Si ce n’est pas une loi bâillon, je me demande c’est quoi. En tout cas, je trouve fascinant de voir que les malfaiteurs d’hier sont les héros d’aujourd’hui. Je rappelle que Steven Guilbeault a escaladé la tour du CN et il est aujourd’hui ministre. Je dis ça comme cela.

Alain Roy, professeur de droit à l’Université de Montréal

Certains trouvent que l’industrie de la viande se retranche derrière toutes sortes d’arguments fallacieux pour affirmer que les visites surprises des militants dans les abattoirs peuvent créer des problèmes de contamination ou qu’elles peuvent mettre en danger la vie des animaux. « C’est de la pure bullshit, poursuit Alain Roy. Si c’était vrai, ils accepteraient qu’on mette des caméras dans les abattoirs. Paul McCartney a déjà dit que ‟si les abattoirs avaient des fenêtres, tout le monde serait probablement végétarien ou végane”. »

Choquants ou pas, ces coups d’éclat ont toutefois l’avantage d’éveiller les consciences. Sans eux, il n’y aurait actuellement pas de débat à ce sujet. Et ce débat est essentiel.

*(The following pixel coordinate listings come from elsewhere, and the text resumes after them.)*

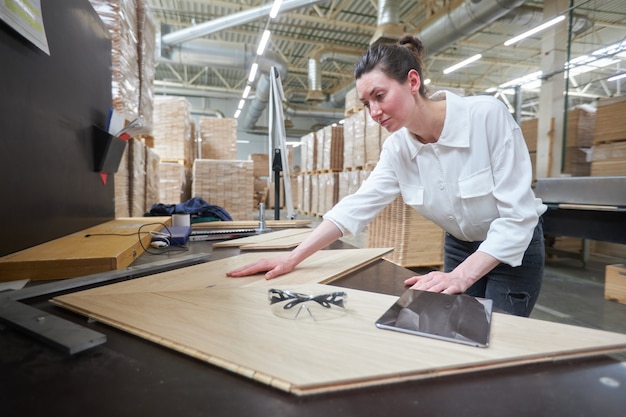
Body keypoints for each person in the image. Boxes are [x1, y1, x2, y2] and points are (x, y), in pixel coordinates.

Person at [227, 34, 547, 317]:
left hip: (514, 250)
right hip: (461, 246)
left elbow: (518, 217)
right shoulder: (397, 149)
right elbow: (357, 206)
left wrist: (461, 276)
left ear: (412, 82)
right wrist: (291, 258)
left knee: (496, 339)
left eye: (380, 97)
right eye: (367, 103)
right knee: (459, 331)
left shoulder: (487, 117)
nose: (374, 113)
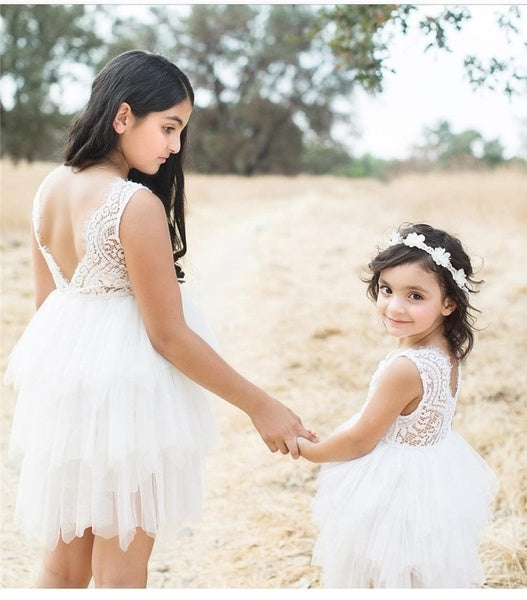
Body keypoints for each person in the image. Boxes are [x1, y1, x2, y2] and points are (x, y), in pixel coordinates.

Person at [3, 49, 317, 589]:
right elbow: (169, 336)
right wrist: (261, 406)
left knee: (62, 565)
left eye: (181, 132)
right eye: (168, 128)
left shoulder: (48, 189)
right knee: (123, 570)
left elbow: (45, 307)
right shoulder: (132, 204)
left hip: (65, 390)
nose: (175, 147)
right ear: (123, 116)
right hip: (127, 400)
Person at [297, 223, 498, 588]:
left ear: (449, 302)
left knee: (386, 575)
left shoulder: (407, 368)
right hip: (432, 476)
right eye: (387, 290)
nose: (394, 306)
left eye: (415, 296)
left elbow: (361, 440)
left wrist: (312, 452)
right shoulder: (443, 349)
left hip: (397, 491)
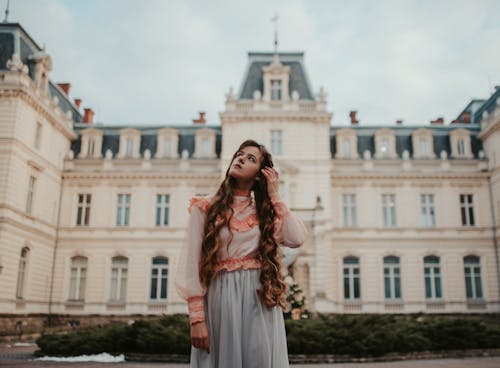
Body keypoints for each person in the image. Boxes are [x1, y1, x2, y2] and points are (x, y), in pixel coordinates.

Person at [175, 139, 308, 367]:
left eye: (251, 158)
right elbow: (191, 263)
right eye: (239, 154)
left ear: (259, 174)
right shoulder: (205, 207)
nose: (240, 159)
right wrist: (196, 319)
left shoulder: (264, 214)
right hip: (220, 299)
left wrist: (275, 196)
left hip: (259, 300)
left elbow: (296, 238)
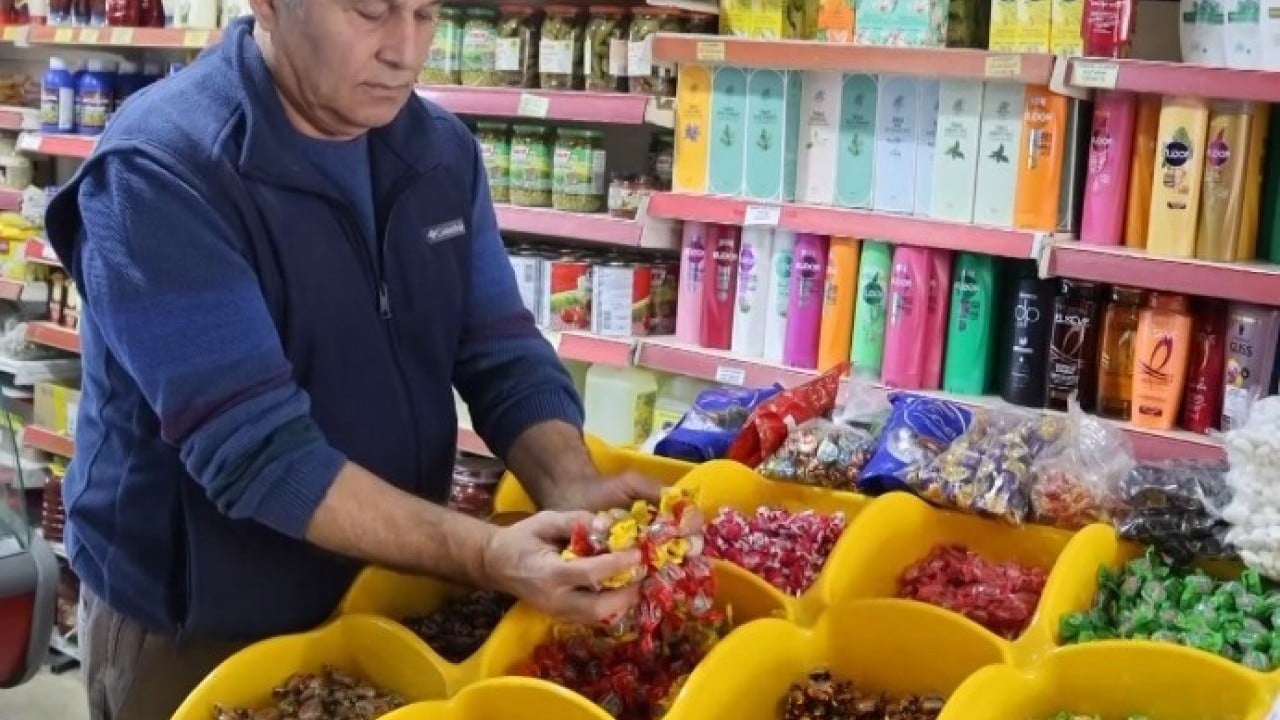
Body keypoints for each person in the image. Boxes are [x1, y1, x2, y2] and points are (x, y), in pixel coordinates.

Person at [43, 1, 660, 718]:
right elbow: (262, 455)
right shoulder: (162, 170)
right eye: (370, 11)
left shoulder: (439, 153)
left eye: (426, 14)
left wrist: (570, 481)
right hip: (202, 632)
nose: (405, 49)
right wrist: (487, 554)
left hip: (392, 595)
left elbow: (501, 350)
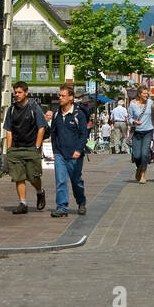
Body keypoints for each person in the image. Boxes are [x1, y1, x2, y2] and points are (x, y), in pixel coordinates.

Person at [4, 80, 47, 214]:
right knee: (18, 177)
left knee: (33, 176)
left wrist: (37, 146)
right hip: (16, 148)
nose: (16, 95)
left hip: (30, 147)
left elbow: (41, 128)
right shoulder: (11, 110)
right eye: (15, 92)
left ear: (26, 93)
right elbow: (9, 130)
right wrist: (9, 149)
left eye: (19, 92)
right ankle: (23, 203)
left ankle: (40, 192)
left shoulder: (34, 108)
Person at [49, 80, 89, 217]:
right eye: (59, 95)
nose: (60, 98)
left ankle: (81, 202)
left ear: (71, 97)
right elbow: (53, 133)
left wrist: (79, 150)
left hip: (74, 154)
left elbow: (84, 134)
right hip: (60, 153)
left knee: (76, 181)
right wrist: (55, 150)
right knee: (60, 181)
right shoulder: (56, 115)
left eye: (63, 95)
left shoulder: (78, 115)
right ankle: (62, 207)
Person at [128, 84, 154, 183]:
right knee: (137, 156)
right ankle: (138, 168)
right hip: (136, 132)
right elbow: (129, 118)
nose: (146, 95)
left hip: (148, 131)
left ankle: (143, 175)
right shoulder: (132, 104)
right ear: (139, 94)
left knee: (144, 154)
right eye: (144, 93)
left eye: (146, 93)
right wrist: (134, 122)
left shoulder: (150, 103)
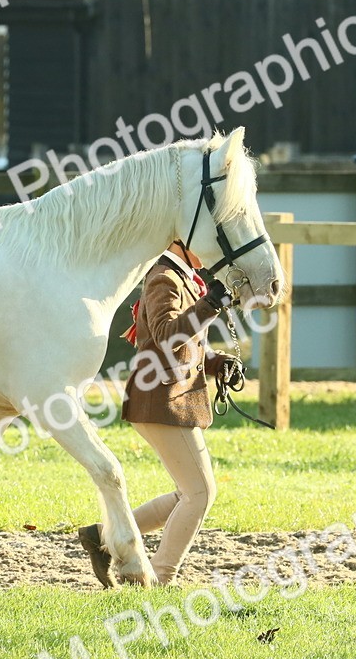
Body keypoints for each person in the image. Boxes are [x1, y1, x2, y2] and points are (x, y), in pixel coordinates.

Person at [78, 240, 241, 587]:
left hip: (170, 399)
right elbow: (167, 337)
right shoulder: (163, 278)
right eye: (203, 246)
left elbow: (186, 347)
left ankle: (104, 538)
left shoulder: (183, 277)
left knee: (189, 493)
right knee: (200, 493)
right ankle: (159, 578)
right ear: (179, 244)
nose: (211, 254)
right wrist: (211, 304)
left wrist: (217, 362)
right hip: (160, 401)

L’histoire de l’humanité est faite de remises en question. Il y a un siècle et demi à peine, nous pensions encore que l’esclavage était quelque chose d’acceptable. Il y a 60 ans, on croyait que la place des femmes était dans la cuisine. Il y a 30 ans, on affirmait encore que l’homosexualité était une maladie mentale.

Que l’on soit d’accord ou pas avec les gestes des antispécistes, faisons quand même notre job d’humains et imposons-nous une réflexion sur ce qu’endurent les animaux avant qu’ils n’atterrissent dans nos assiettes.

Il y a une vidéo qui circule depuis quelques jours dont les images ont été prises par des militants dans une ferme porcine de l’Irlande. Ce que l’on y découvre est absolument insupportable. On y voit des porcs littéralement s’entredévorer. Des porcs mangent d’autres porcs alors que ces derniers sont encore vivants.

Certains diront qu’il s’agit là de l’instinct animal à son plus pur. D’autres penseront plutôt que nous sommes en face de la barbarie la plus absolue. Celle que les humains tolèrent.